* [Brief]:
Your answer should be an exact copy of the lines from the start of the entries to the line containing "Document page, 1241x1754 pixels.", both included.
(Data excerpts Opens)
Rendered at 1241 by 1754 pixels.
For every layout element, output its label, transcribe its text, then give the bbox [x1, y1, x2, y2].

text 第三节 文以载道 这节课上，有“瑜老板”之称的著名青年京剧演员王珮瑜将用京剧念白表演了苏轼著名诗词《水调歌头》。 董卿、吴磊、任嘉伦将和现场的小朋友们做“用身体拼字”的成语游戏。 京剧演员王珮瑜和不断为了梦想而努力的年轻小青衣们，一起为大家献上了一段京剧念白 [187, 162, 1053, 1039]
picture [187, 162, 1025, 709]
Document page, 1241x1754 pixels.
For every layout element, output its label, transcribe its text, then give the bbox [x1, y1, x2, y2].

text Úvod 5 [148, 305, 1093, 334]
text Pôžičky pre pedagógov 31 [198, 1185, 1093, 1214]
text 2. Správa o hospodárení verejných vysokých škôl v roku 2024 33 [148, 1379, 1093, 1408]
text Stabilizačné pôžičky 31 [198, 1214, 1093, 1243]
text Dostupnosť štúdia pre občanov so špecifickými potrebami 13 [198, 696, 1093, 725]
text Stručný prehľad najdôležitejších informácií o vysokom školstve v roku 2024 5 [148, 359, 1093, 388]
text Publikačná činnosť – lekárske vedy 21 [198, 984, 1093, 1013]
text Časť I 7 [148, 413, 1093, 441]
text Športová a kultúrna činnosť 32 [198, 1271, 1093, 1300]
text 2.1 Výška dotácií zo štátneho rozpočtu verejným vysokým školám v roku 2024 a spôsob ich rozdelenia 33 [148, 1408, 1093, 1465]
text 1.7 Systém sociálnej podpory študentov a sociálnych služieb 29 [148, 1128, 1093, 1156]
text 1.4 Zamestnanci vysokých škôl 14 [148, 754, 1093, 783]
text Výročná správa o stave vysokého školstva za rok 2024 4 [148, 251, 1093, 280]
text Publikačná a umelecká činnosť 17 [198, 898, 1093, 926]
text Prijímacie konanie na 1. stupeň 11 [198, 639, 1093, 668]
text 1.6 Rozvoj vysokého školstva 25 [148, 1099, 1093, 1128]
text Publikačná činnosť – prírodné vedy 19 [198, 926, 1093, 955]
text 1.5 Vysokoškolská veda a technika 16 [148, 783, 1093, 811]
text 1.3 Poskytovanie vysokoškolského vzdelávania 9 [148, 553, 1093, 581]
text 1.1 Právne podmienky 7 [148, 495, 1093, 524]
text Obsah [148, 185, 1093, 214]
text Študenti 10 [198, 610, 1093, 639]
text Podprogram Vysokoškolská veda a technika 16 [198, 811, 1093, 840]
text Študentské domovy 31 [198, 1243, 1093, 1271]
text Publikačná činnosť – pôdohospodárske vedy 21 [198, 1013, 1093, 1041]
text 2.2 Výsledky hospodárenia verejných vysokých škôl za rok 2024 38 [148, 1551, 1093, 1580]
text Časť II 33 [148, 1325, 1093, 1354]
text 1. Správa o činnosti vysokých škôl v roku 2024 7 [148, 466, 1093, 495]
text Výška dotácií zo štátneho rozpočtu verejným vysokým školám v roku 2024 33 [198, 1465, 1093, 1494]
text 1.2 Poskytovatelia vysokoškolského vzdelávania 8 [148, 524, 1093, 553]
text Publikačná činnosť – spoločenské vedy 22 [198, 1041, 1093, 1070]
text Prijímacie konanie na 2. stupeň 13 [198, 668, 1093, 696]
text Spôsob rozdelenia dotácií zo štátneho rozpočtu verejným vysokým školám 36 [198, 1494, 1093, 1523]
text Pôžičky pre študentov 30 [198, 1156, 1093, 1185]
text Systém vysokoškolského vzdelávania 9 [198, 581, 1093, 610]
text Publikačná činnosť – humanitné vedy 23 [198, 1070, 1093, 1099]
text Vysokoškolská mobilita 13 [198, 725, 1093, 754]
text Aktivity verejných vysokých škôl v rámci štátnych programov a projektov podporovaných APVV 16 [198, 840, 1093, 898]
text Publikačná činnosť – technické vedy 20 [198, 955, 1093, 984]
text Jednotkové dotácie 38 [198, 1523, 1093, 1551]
(Data excerpts Closes)
* [Answer]:
Rendered at 1241 by 1754 pixels.
For every layout element, output its label, transcribe its text, then give the bbox [x1, y1, x2, y2].

text 第三节 文以载道 这节课上，有“瑜老板”之称的著名青年京剧演员王珮瑜将用京剧念白表演了苏轼著名诗词《水调歌头》。 董卿、吴磊、任嘉伦将和现场的小朋友们做“用身体拼字”的成语游戏。 京剧演员王珮瑜和不断为了梦想而努力的年轻小青衣们，一起为大家献上了一段京剧念白 [187, 162, 1053, 1039]
picture [187, 162, 1025, 709]
Document page, 1241x1754 pixels.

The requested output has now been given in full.